■ WORK REQUEST ■
Pull out each line of the data below that contains the word "своей". Case counts when matching.

■ ENTRIES SHOWN ■
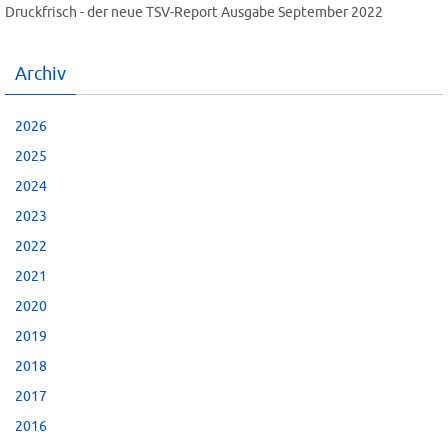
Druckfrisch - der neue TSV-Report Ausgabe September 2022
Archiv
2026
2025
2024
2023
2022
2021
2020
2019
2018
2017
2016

---

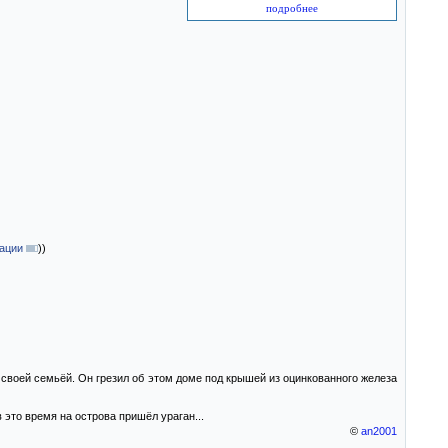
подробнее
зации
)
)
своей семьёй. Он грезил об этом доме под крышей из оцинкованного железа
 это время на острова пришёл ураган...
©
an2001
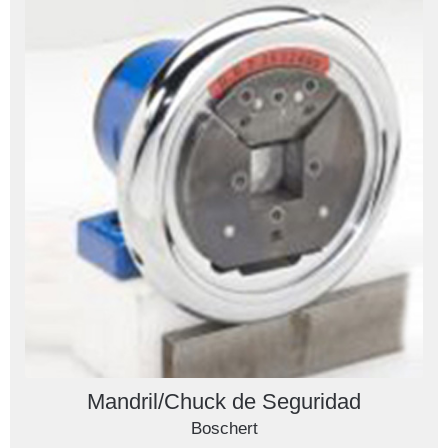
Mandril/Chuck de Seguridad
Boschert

■ OUTPUT FOR THIS TASK ■
своей семьёй. Он грезил об этом доме под крышей из оцинкованного железа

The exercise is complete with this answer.